The consensus was to continue developing Reddit as a marketing and branding tool to prepare for further erosions of free speech and sexual content on Instagram, Twitter and Snapchat. The model-entrepreneurs were full of tips on how to weather the current storm. “Don’t post anything fully nude on Instagram,” advised Emily Bloom, “Fight back if they take your account down. Just follow their rules and don’t link directly to adult content.”
Everyone in the room was fully aware that Elsa Jean’s Instagram account had been taken down at one million followers and that Lana Rhoades had a controversial public breakdown on Twitter over the deletion of her hugely popular Instagram.
The consensus seems to be that, while these platforms have allowed performers to take more control of their careers and livelihood, the writing is on the wall about anti-sex attitudes and nefarious legislation like SESTA/FOSTA that might obliterate their usefulness to the adult community overnight.

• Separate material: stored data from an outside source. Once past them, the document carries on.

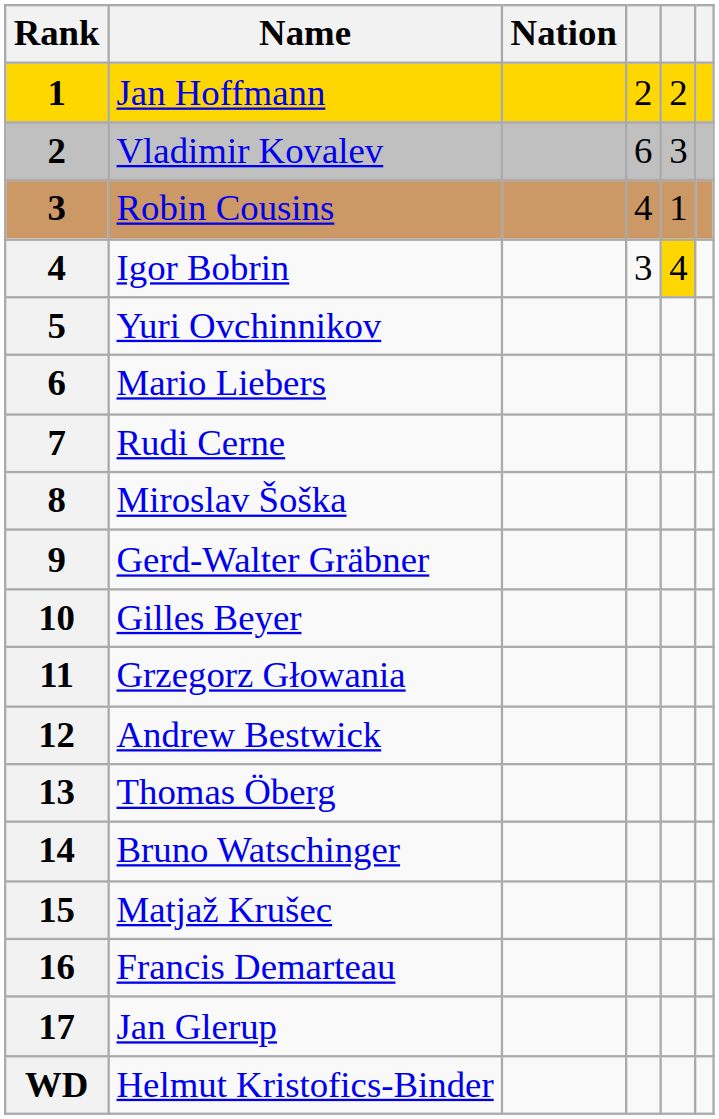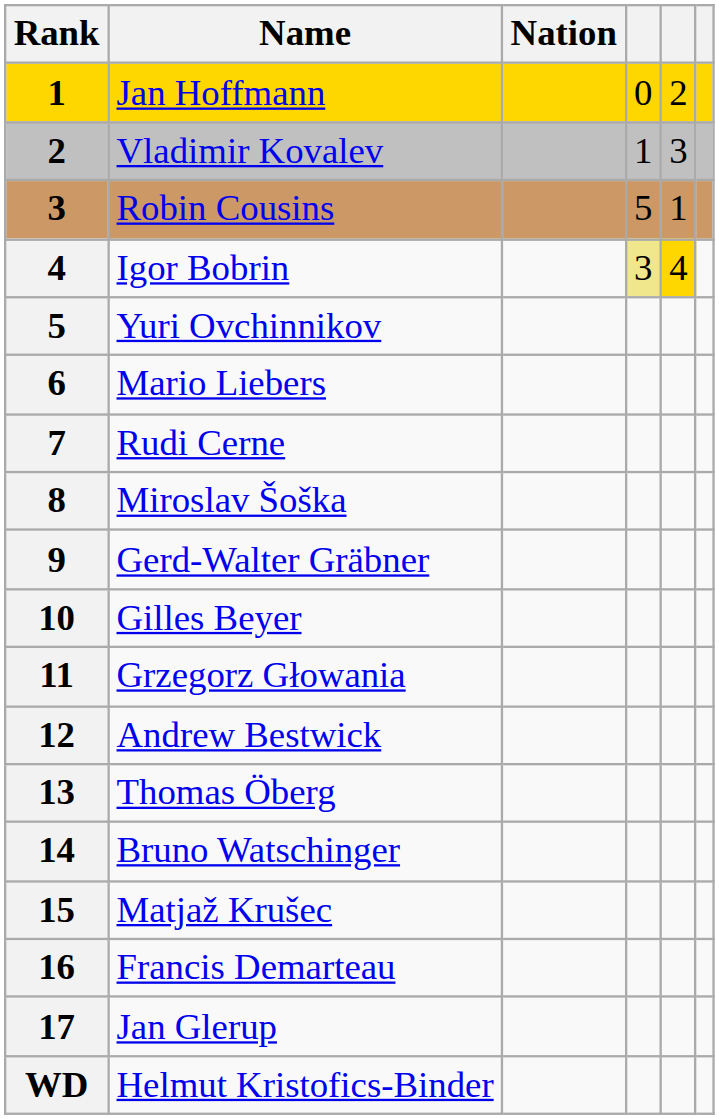Jan Hoffmann | column 4: 2 -> 0
Vladimir Kovalev | column 4: 6 -> 1
Robin Cousins | column 4: 4 -> 5
Igor Bobrin | column 4: no background -> khaki background
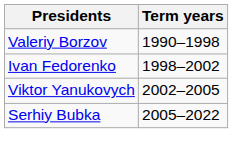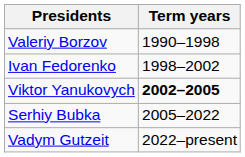Viktor Yanukovych | Term years: normal -> bold
+ row: Vadym Gutzeit | 2022–present
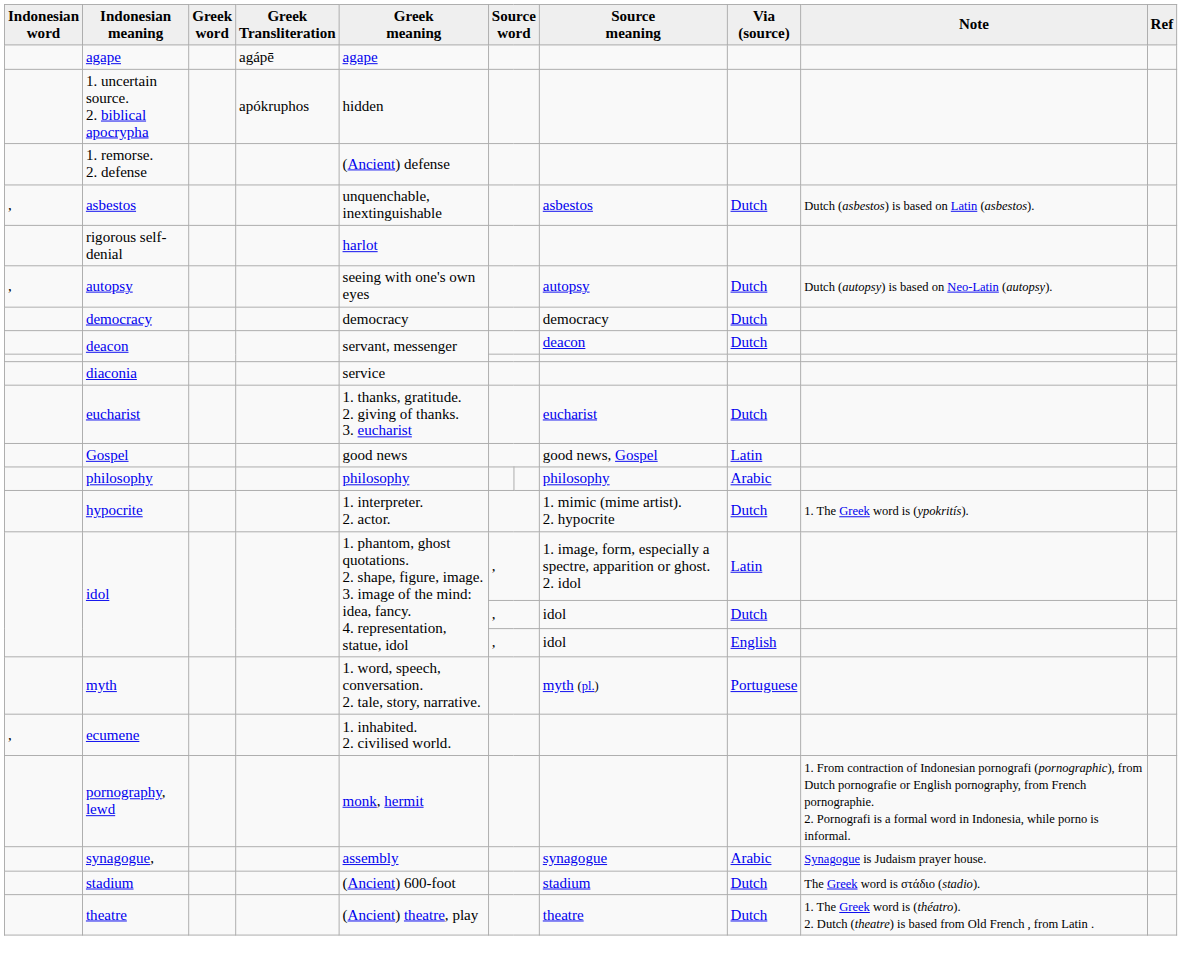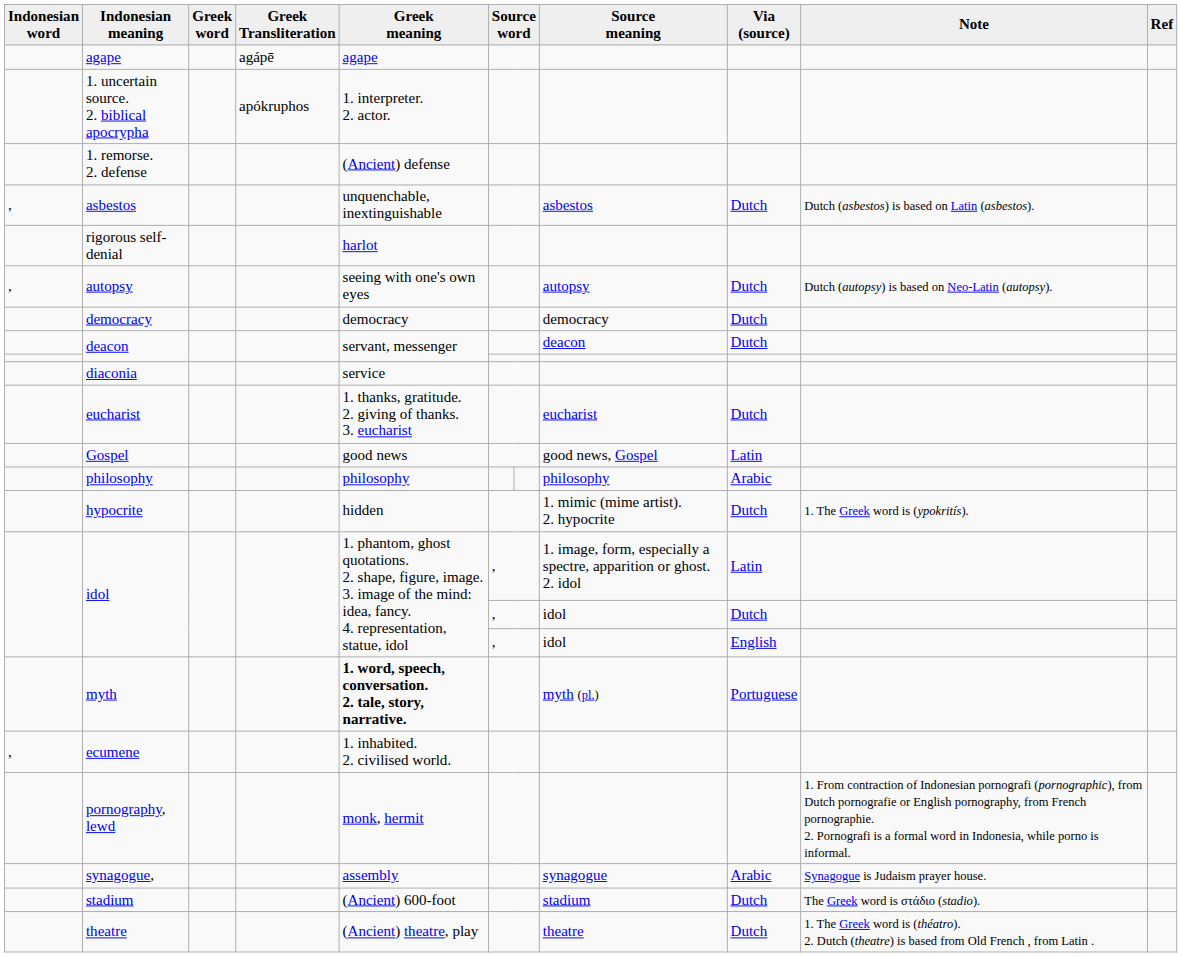1. uncertain source. 2. biblical apocrypha | Greek meaning: hidden -> 1. interpreter. 2. actor.
hypocrite | Greek meaning: 1. interpreter. 2. actor. -> hidden
myth | Greek meaning: normal -> bold
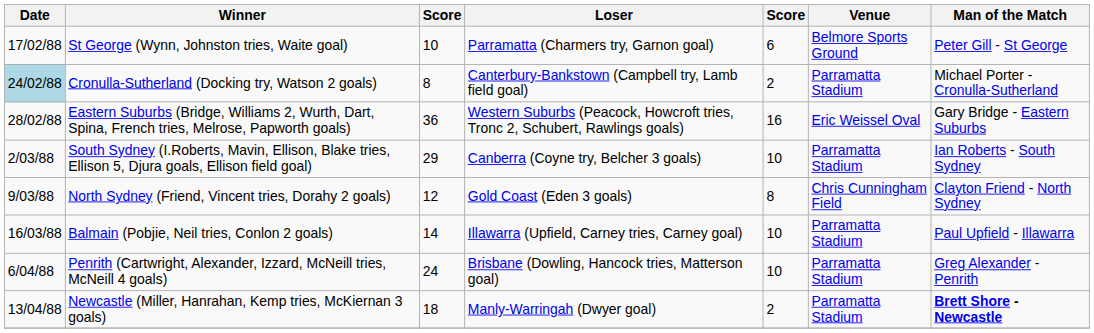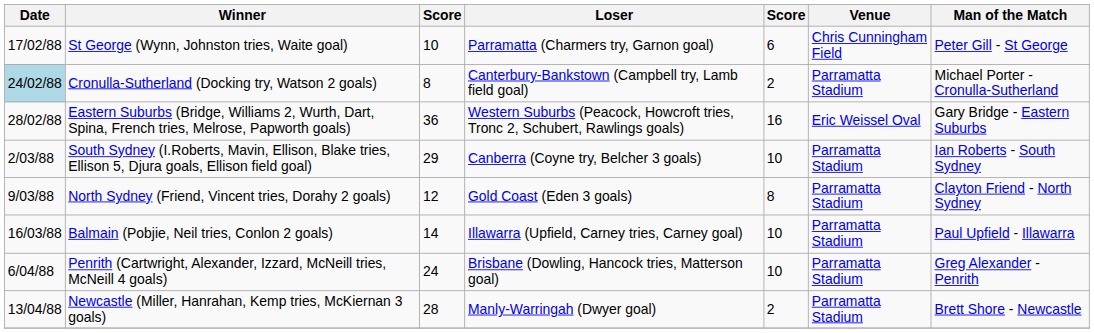St George (Wynn, Johnston tries, Waite goal) | Venue: Belmore Sports Ground -> Chris Cunningham Field
North Sydney (Friend, Vincent tries, Dorahy 2 goals) | Venue: Chris Cunningham Field -> Parramatta Stadium
Newcastle (Miller, Hanrahan, Kemp tries, McKiernan 3 goals) | column 3: 18 -> 28
Newcastle (Miller, Hanrahan, Kemp tries, McKiernan 3 goals) | Man of the Match: bold -> normal
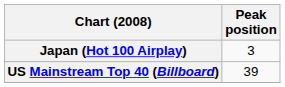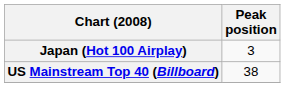US Mainstream Top 40 (Billboard) | Peak position: 39 -> 38
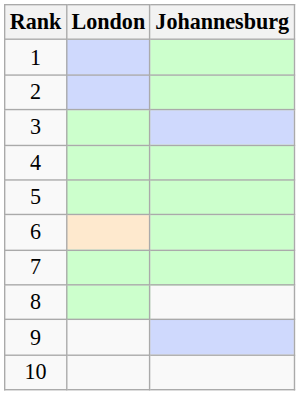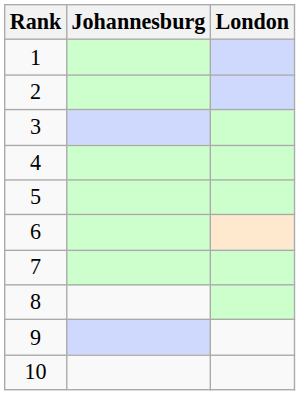columns swapped: London <-> Johannesburg
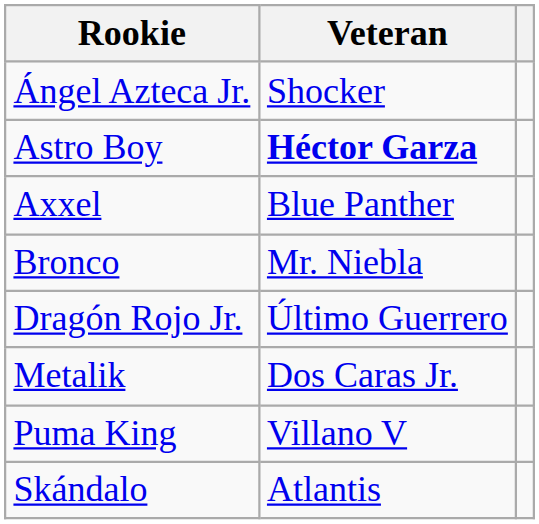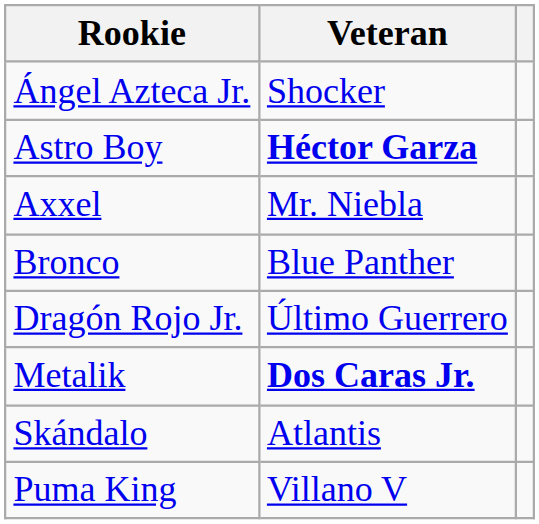Axxel | Veteran: Blue Panther -> Mr. Niebla
Bronco | Veteran: Mr. Niebla -> Blue Panther
Metalik | Veteran: normal -> bold
rows swapped: Puma King <-> Skándalo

Other topics covered with essential tips were piracy, DMCA notices (and takedown services), crosspromotion with other models, buying domains and trademarking your name, watermarking your content, and best practices for shooting, posting and engaging with fans. Everyone on the panel has quite obviously thought long and hard on how to optimize monetization and how to “convert” occasional lurkers and fans of free content into paying customers.
The event ended with audience members extolling the business acumen of the panelists, which was truly impressive indeed. “You guys are such great businesswomen,” an audience member testified. “And man,” she added pointing at Dave Dixon to general laughter.
Dixon, who came to adult from the world of mainstream marketing, seemed equally astonished by the new media marketing skills of high profile models like Griffith, Bloom, Lea and the other models.